··· Data to use

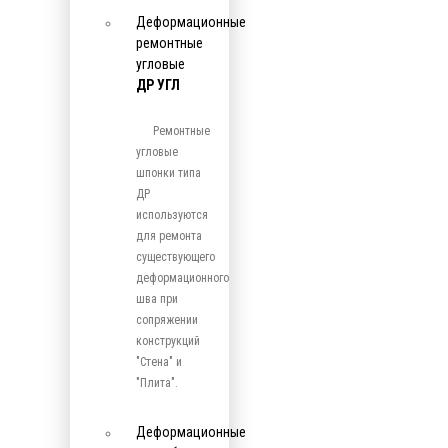
Деформационные
ремонтные
угловые
ДР УГЛ
Ремонтные
угловые
шпонки типа
ДР
используются
для ремонта
существующего
деформационного
шва при
сопряжении
конструкций
"Стена" и
"Плита".
Деформационные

······

- **Activity**
The lines from the one containing "используются" through the last line of the material above are to be copied exactly, both ends included.

- **Exercise result**
используются
для ремонта
существующего
деформационного
шва при
сопряжении
конструкций
"Стена" и
"Плита".
Деформационные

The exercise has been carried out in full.